Show, copied in full, each line of the items below that contains the string "current". Letter case must match.

> [INPUT DATA]
•••••

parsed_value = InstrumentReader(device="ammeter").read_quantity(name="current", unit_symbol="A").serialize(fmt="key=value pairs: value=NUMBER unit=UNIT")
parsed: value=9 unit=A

•••••

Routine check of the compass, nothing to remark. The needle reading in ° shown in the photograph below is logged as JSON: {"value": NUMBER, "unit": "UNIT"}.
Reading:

•••••

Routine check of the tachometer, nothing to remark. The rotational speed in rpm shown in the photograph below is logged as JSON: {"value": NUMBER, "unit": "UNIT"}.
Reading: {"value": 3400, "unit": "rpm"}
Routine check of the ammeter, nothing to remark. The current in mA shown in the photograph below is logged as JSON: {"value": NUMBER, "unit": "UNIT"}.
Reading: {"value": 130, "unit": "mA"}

•••••

> [YOUR SOLUTION]
parsed_value = InstrumentReader(device="ammeter").read_quantity(name="current", unit_symbol="A").serialize(fmt="key=value pairs: value=NUMBER unit=UNIT")
Routine check of the ammeter, nothing to remark. The current in mA shown in the photograph below is logged as JSON: {"value": NUMBER, "unit": "UNIT"}.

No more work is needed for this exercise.